--- Task input Enclosed Below ---
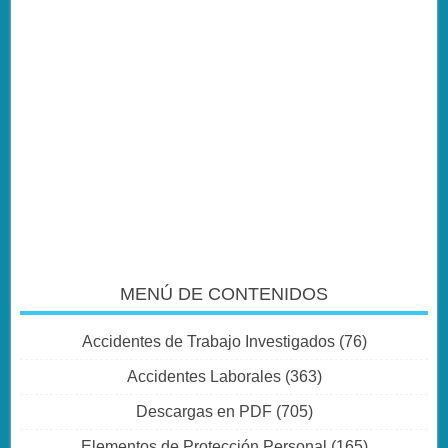
MENÚ DE CONTENIDOS
Accidentes de Trabajo Investigados
(76)
Accidentes Laborales
(363)
Descargas en PDF
(705)
Elementos de Protección Personal
(165)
--- End of Enclosed Task input ---
Work order> Please return every record above exactly, but leave out the pictures.

Response to the task>
MENÚ DE CONTENIDOS
Accidentes de Trabajo Investigados
(76)
Accidentes Laborales
(363)
Descargas en PDF
(705)
Elementos de Protección Personal
(165)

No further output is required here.